Lesetext ▸
* * * * * * *

Das allerwichtigste für meine Lehrtätigkeit waren die Erfahrungen mit den Teilnehmern und Teilnehmerinnen. Da bin ich sehr konservativ geblieben, nicht im engen Sinne, sondern im Beibehalten von Erfahrungswerten über die Zeit hinweg, die sich als erfolgreich erwiesen haben.

Eine wichtige Station war für mich die 68er Bewegung. Wir haben schwer gearbeitet und nicht nur Sit-Ins gemacht. Wir haben sehr aufwendig Seminar - und Vorlesungskritik geleistet. Ich war damals in Bonn und ich habe eine Basisgruppe zur romanischen Literaturwissenschaft geleitet. Die Arbeitsergebnisse waren so gut, dass wir die Kritiken veröffentlicht haben. Auch wenn ich heute in die Veröffentlichung reinschaue, stelle ich fest, dass sie mit den sauberen Methoden verfasst wurde, die uns beigebracht worden waren.

Unser Ethos, war das Ethos des praxisorientiertes Wissens. Für die 68er, das war klar, war es wichtig, möglichst rasch aus dem akademischen Gehäuse herauszukommen. Das habe ich erprobt in der Arbeit mit italienischen Gastarbeitern sowohl in Bonn wie in München und Stuttgart, als ich hier an der Universität unterrichtete.

Die wichtigste Thematiken war immer wieder der Kulturvergleich und das sich Zurechtfinden hier. Die meisten Teilnehmenden kamen aus Sizilien. Ich hatte meine Dissertation über ein Thema aus dem sizilianischen Raum gemacht, so dass ich das sehr gut verwerten konnte. Außerdem war ich selbst lange in Sizilien zu längeren Forschungsaufenthalten gewesen und war dadurch sehr vertraut geworden mit anderen Mentalitäten.

Sizilien war damals noch sehr verankert in Überresten orientalischer Traditionen und jahrhundertelangen Kulturassimilationen. Was mir auch heute sehr zustatten kommt, wenn ich unterrichte, vor allem im Abendgymnasium, Wir haben vor allem Migrantinnen aus dem Irak und Iran, aus Syrien und Südeuropa, die eben auch diese Verwandtschaftsmentalität haben, und denen ich ganz anders begegnen kann wie viele meiner Kolleginnen.

* * * * * * *

Daten ▸
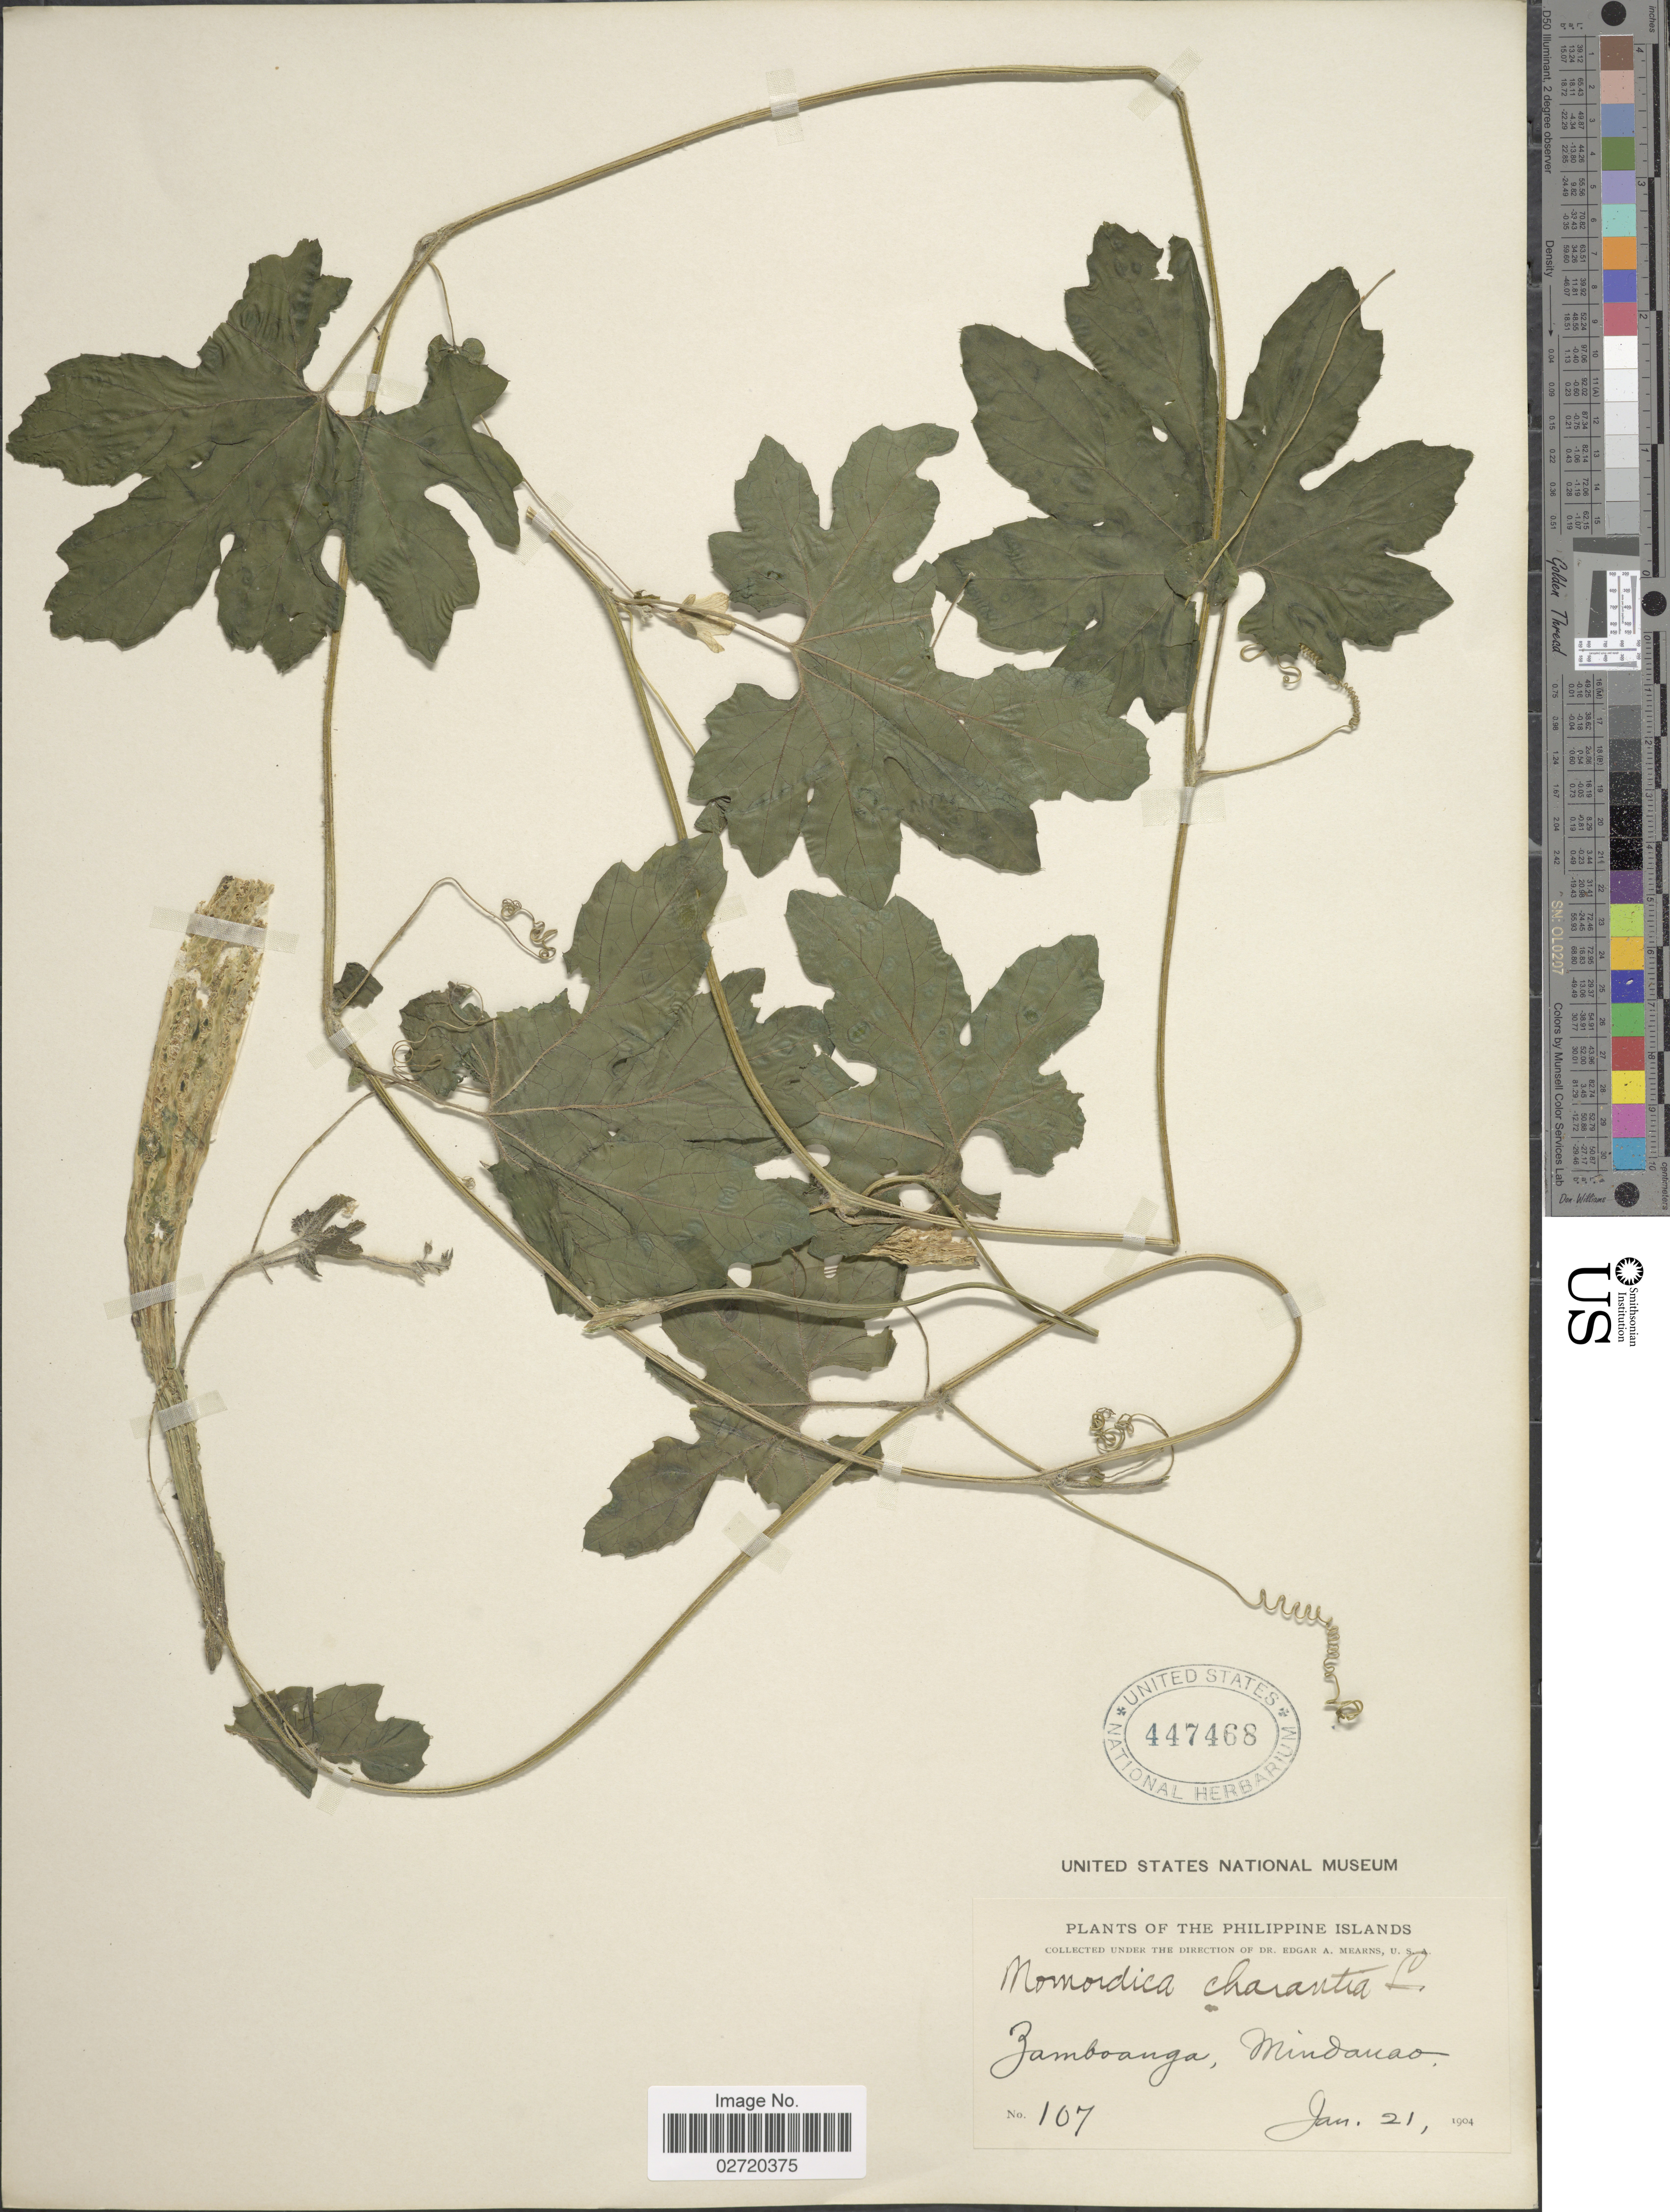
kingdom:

* * * * * * *

Aufgabe A ▸
Kopieren Sie aus dem Lesetext wörtlich den Abschnitt, der mit „Unser Ethos, war“ beginnt, und hören Sie nach „mit anderen Mentalitäten.“ auf.
Aufgabe B ▸
Geben Sie an, aus welcher Region laut Lesetext die meisten Teilnehmenden der Arbeit mit italienischen Gastarbeitern kamen.

Richtige Lösung A ▸
Unser Ethos, war das Ethos des praxisorientiertes Wissens. Für die 68er, das war klar, war es wichtig, möglichst rasch aus dem akademischen Gehäuse herauszukommen. Das habe ich erprobt in der Arbeit mit italienischen Gastarbeitern sowohl in Bonn wie in München und Stuttgart, als ich hier an der Universität unterrichtete.

Die wichtigste Thematiken war immer wieder der Kulturvergleich und das sich Zurechtfinden hier. Die meisten Teilnehmenden kamen aus Sizilien. Ich hatte meine Dissertation über ein Thema aus dem sizilianischen Raum gemacht, so dass ich das sehr gut verwerten konnte. Außerdem war ich selbst lange in Sizilien zu längeren Forschungsaufenthalten gewesen und war dadurch sehr vertraut geworden mit anderen Mentalitäten.

Richtige Lösung B ▸
Die meisten Teilnehmenden kamen aus Sizilien.